[Stored items]
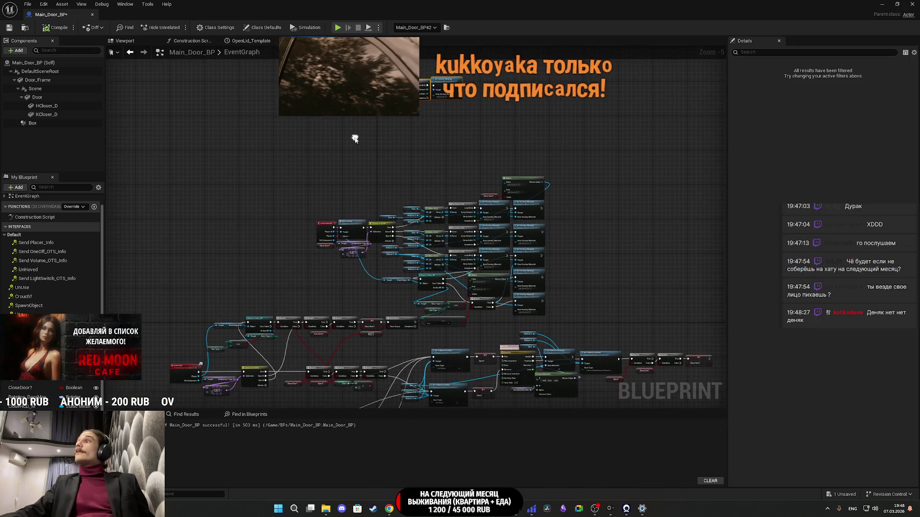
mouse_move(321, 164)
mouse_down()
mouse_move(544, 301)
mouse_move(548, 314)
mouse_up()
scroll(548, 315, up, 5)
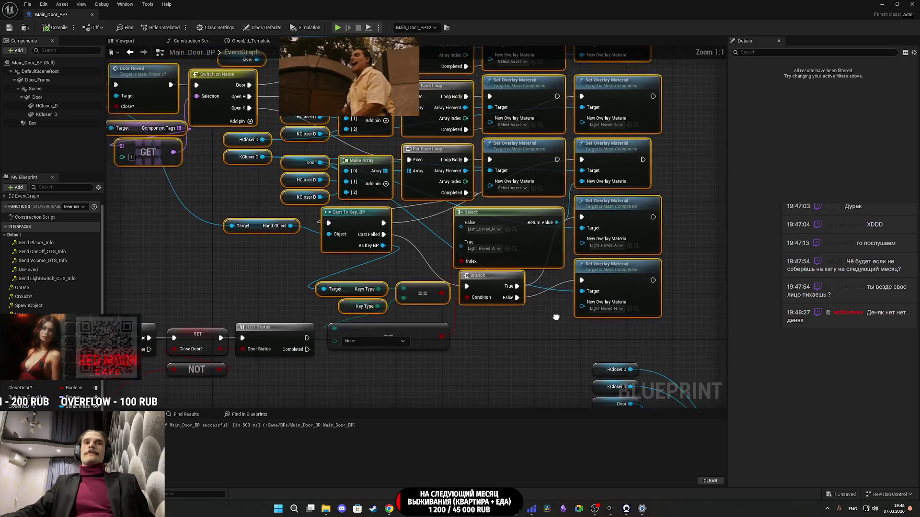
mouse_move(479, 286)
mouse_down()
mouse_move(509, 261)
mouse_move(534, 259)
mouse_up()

--

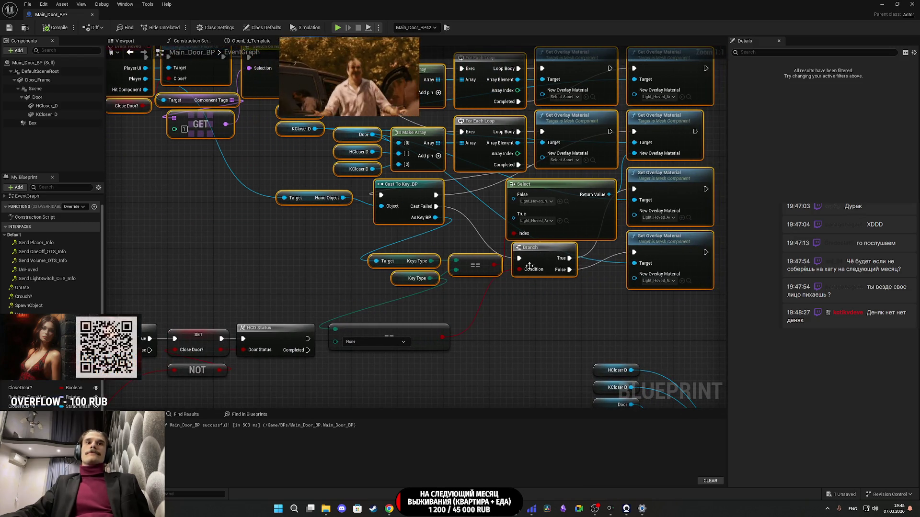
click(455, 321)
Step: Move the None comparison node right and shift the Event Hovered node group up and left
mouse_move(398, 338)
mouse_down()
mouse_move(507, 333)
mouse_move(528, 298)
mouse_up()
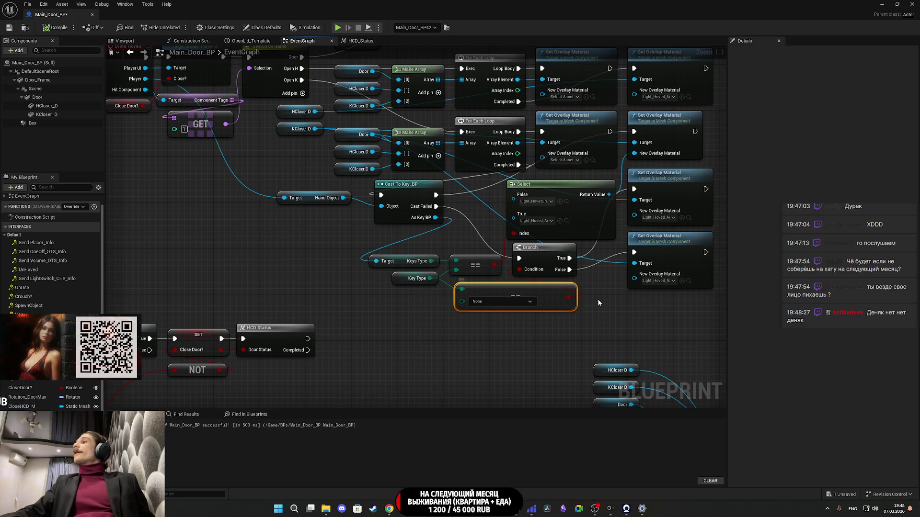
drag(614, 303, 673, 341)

#### [Task requirements]
Range to copy from the records above: the line containing "mouse_move(398, 338)" to the line containing "drag(614, 303, 673, 341)", both included. Output those lines exactly and only those, skipping pictures.

#### [Reply]
mouse_move(398, 338)
mouse_down()
mouse_move(507, 333)
mouse_move(528, 298)
mouse_up()
drag(614, 303, 673, 341)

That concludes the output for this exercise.